In 1915, Hugh was taken out of school and from then on was expected to do a man's work. Thus he had about four and a half years of formal education, and as he put it, spent the next few years chasing horses. From 1918 to 1926 Hugh looked after the ranch horse operation near Brooks in the summers and worked in the Coalhurst mine during the winters.
Glorie Gertrude Sandham was born in Lethbridge January 5, 1905, the daughter of James and Gertrude (Bishop) Sandham. The Sandham's had come to Lethbridge in 1904 and taken a homestead north of Coalhurst in the Rolling Hill district. Glorie took her schooling at Coalhurst along with her brothers and sisters. They walked the two miles every day. When Glorie was fifteen she was told that girls did not need more education than that and therefore her schooling was over.
In the fall of 1925 Hugh and Glorie were married and lived in Coalhurst where Hugh was working in the mine. On July 28, 1926, their first son was born. In the spring of 1928 Hugh was injured at the mine and was told that he would never do manual work again. He worked at odd jobs and ran the Abbatoir for Sorbora's (Tedesco) just southeast of Coalhurst where he and Jimmy Creighton did the killing for the Coalhurst store.
In October of 1929 Hugh was hired by the Alberta Wheat Pool as second man in training at the Coalhurst elevator where he stayed until January, 1930. He then went to Coaldale, again as second man for a short time and then was sent to Spring Coulee as head man where he looked after the Cardston Pool elevator as well.
On December 14, 1930, their second son was born. On August 1, 1931, Hugh and Glorie moved back to Coalhurst, a town which they very much liked, and he served as the Pool agent there until Oct. 31, 1936, when the elevator was closed down.
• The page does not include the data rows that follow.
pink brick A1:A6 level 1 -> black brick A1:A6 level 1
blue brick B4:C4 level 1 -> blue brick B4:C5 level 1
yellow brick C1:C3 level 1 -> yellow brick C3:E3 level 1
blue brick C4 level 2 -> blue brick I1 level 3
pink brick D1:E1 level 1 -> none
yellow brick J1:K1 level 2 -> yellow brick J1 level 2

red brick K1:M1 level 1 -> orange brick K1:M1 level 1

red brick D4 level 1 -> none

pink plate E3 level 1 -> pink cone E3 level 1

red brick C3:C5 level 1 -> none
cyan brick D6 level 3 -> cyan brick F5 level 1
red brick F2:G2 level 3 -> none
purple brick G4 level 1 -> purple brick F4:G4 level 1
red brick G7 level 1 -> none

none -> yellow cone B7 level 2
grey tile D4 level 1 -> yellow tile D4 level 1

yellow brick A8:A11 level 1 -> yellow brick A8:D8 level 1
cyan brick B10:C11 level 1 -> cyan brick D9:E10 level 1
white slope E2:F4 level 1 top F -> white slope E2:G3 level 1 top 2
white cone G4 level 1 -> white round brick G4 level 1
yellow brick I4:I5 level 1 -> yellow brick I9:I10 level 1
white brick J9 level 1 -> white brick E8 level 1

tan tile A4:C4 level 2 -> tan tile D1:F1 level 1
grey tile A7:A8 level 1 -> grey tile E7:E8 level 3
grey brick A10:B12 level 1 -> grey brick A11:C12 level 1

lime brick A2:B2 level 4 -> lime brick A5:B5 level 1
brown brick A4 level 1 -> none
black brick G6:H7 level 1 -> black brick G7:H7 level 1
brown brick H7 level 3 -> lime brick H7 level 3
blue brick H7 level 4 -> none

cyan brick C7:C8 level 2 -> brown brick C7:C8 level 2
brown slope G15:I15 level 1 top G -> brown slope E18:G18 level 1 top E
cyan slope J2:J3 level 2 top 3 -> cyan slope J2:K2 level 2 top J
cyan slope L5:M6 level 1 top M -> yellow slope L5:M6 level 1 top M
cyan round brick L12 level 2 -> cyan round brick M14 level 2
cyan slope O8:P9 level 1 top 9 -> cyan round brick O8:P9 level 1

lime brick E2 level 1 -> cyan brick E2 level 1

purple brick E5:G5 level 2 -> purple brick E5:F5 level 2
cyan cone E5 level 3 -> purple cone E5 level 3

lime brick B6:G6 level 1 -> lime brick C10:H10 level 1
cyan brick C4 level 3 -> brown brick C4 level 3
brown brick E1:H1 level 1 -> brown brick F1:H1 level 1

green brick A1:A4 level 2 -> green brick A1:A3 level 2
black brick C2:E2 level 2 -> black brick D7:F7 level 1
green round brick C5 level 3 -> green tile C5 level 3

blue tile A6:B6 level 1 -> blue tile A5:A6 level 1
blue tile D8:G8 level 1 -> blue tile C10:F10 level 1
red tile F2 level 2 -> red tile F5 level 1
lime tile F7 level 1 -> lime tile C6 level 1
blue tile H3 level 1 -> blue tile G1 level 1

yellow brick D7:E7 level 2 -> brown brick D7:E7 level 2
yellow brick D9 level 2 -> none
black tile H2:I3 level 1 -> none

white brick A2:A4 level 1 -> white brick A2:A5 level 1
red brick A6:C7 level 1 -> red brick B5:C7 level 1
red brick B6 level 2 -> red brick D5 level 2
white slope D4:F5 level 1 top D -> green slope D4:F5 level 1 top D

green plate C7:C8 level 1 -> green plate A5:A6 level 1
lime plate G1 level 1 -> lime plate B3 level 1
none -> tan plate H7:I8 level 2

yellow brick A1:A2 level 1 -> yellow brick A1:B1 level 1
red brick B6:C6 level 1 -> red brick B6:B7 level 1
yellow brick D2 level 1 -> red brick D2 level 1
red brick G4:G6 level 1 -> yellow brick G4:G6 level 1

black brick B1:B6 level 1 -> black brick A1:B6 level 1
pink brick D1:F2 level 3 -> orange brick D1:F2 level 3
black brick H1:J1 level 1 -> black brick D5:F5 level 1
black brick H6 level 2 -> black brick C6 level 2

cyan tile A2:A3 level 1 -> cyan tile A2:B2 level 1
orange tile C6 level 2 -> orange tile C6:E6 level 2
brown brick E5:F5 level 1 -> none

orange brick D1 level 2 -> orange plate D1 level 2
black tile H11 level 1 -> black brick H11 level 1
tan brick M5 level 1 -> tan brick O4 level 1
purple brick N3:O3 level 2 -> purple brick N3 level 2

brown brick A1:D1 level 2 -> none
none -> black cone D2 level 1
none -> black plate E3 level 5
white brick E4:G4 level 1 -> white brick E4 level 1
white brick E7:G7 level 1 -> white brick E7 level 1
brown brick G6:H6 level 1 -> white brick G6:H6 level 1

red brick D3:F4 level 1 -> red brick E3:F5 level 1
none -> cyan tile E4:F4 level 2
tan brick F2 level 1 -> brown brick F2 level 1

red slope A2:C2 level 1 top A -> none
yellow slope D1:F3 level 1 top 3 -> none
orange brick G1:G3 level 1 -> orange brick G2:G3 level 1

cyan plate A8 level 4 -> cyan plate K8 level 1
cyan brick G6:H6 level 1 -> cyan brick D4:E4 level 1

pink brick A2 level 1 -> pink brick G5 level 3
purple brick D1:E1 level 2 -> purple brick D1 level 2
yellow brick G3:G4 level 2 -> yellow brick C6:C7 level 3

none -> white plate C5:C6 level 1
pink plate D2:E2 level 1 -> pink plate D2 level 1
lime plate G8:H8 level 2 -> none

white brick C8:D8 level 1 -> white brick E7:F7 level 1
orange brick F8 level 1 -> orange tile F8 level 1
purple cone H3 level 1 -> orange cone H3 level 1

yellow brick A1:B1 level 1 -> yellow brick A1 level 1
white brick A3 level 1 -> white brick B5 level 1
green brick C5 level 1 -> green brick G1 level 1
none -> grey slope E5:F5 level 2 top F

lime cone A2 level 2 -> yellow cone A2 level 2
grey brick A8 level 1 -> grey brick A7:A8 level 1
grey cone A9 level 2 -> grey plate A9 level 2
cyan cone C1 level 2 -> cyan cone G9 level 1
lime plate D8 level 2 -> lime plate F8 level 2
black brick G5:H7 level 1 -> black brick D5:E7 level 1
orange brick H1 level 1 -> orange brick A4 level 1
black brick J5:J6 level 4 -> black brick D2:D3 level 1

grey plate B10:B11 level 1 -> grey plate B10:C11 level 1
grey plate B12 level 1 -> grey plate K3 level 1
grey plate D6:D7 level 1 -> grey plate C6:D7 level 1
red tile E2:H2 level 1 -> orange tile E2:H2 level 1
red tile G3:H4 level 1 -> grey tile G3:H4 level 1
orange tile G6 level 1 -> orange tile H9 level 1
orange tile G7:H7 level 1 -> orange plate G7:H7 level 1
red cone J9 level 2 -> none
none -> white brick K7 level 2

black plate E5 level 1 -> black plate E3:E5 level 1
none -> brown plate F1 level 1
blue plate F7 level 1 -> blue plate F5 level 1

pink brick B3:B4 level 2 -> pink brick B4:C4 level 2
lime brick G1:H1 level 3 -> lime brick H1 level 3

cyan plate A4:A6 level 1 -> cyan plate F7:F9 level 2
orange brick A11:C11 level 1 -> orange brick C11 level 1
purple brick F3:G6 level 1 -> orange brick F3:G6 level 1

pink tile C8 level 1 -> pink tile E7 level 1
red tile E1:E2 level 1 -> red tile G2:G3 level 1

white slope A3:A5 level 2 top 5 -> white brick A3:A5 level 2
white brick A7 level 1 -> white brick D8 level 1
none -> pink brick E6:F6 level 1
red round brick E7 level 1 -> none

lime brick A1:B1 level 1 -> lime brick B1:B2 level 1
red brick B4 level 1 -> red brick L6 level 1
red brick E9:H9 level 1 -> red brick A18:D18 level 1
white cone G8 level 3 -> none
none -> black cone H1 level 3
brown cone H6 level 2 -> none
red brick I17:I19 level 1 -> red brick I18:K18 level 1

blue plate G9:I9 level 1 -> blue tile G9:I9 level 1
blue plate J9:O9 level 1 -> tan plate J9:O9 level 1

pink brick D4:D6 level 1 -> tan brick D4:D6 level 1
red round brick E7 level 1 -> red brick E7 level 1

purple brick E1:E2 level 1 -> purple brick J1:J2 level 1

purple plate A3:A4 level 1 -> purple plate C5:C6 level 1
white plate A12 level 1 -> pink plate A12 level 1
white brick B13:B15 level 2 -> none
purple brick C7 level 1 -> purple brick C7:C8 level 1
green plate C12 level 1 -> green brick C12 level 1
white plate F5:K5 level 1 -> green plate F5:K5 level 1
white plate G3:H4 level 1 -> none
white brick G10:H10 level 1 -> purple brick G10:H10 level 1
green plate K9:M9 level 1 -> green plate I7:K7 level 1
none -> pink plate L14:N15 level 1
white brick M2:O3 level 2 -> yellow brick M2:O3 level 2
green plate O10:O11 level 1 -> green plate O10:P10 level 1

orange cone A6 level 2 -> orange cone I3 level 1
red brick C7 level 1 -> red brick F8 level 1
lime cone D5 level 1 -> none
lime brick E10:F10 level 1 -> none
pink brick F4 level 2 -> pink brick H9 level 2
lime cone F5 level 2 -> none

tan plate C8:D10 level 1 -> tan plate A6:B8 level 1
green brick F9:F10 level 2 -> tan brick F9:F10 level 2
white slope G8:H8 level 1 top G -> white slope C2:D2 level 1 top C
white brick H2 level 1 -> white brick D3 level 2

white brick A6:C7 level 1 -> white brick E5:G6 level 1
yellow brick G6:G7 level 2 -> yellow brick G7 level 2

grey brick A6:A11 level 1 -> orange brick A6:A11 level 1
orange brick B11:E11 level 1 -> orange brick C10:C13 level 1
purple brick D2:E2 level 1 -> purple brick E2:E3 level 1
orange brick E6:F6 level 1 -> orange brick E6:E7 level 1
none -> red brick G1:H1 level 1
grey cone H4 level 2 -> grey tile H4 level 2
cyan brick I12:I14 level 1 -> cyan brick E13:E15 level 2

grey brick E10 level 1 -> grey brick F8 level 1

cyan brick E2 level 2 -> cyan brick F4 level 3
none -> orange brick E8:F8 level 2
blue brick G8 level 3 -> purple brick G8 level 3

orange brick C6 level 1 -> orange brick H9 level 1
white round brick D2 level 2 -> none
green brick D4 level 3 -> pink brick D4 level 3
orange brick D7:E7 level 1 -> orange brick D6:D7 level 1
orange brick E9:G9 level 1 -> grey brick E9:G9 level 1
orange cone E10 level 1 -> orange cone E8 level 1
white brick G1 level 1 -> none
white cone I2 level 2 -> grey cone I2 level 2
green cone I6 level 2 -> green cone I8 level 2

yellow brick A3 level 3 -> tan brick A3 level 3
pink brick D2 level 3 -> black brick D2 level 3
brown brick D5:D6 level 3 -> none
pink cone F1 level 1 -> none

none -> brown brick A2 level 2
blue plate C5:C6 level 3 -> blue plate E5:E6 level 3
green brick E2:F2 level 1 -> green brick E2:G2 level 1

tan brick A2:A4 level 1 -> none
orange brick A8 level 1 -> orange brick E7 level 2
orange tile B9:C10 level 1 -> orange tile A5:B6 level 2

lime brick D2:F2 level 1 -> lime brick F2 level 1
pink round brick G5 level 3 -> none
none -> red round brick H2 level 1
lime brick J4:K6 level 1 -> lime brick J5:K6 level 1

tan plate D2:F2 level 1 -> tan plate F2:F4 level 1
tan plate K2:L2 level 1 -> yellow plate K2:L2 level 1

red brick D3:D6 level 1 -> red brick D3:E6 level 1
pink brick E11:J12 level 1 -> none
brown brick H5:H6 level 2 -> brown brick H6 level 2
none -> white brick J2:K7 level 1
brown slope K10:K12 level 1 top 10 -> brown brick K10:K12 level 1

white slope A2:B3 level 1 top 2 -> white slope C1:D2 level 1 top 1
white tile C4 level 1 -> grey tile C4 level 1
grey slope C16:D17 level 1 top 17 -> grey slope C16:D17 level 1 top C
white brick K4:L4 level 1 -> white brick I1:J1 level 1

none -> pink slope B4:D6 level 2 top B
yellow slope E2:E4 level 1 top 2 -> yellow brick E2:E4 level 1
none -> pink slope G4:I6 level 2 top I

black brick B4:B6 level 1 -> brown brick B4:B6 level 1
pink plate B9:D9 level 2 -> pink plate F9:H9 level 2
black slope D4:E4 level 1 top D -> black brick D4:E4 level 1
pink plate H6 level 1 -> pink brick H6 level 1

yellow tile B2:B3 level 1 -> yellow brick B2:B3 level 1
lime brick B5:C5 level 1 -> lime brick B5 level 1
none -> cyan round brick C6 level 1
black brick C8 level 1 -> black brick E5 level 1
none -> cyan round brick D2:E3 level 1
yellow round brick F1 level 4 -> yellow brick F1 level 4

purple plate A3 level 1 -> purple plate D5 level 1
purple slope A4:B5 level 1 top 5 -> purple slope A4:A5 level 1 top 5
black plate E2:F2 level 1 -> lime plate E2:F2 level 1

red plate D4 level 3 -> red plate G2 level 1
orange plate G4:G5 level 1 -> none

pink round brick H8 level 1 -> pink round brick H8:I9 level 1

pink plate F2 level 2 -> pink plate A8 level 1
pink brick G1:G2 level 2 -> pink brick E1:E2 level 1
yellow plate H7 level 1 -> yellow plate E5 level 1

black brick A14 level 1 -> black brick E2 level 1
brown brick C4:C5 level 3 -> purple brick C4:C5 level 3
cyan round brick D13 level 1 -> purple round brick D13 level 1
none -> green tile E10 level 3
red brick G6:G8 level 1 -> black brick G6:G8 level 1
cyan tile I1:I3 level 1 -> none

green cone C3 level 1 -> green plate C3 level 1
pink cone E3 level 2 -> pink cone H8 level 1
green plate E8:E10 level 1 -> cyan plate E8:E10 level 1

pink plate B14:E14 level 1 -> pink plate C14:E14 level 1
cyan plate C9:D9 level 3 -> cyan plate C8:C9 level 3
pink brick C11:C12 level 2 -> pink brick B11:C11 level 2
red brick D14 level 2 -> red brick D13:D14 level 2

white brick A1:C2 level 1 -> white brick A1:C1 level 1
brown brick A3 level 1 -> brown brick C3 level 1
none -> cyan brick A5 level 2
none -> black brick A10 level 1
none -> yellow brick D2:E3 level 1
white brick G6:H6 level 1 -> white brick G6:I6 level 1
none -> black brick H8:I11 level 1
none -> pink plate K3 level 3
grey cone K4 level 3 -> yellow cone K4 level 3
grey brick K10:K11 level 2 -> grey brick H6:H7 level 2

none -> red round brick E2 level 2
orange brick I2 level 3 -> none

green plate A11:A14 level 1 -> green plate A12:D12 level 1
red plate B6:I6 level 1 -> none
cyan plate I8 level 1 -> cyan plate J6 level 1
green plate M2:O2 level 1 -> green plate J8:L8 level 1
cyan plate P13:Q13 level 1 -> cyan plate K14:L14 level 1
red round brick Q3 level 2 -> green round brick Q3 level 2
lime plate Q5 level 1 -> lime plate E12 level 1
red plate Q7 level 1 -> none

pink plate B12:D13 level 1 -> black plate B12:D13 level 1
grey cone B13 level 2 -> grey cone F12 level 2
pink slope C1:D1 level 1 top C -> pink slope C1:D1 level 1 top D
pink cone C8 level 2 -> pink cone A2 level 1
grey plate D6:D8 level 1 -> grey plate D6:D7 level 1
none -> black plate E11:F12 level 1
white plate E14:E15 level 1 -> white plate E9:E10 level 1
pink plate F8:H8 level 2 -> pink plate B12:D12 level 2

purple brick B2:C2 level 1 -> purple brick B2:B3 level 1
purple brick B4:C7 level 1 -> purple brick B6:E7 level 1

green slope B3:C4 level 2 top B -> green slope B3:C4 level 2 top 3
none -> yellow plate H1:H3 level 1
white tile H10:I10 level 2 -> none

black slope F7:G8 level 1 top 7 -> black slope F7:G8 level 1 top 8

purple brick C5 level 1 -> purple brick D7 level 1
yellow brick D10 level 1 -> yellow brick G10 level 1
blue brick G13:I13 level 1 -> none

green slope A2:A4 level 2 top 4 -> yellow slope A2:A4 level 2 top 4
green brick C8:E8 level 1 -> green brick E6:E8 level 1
During their five year stay in Coalhurst they took a great deal of interest in community affairs. Hugh coached a softball team that had a very good reputation in games against teams from Lethbridge and other towns. He served on the town council and served a time as Mayor.
In the spring of 1936, Hugh and Glorie moved to a farm two and one half miles north of Coalhurst NE 32-9-22. Hugh commuted to the elevator until it was closed down. This move did not end their association with Coalhurst as they still attended community functions in the town although the town had lost its life with the tragedy at the mine.
Hugh McCaugherty was known throughout the Coalhurst district as a man that could always be relied on to help when someone was in need. He was often called on to help when people had livestock in need of assistance. Glorie was known as always helping in girls' clubs and there was always room at the table for extra plates when people dropped in. Hugh and Glorie often reminisced about their friends and happy years they had in Coalhurst.
After the death of his father, Hugh and Glorie bought the McCaugherty ranch in West Lethbridge. In the spring of 1940 they moved there.
In 1952, Hugh and Glorie moved to Lethbridge. In 1957, Glorie died after a long illness. Hugh died in 1977.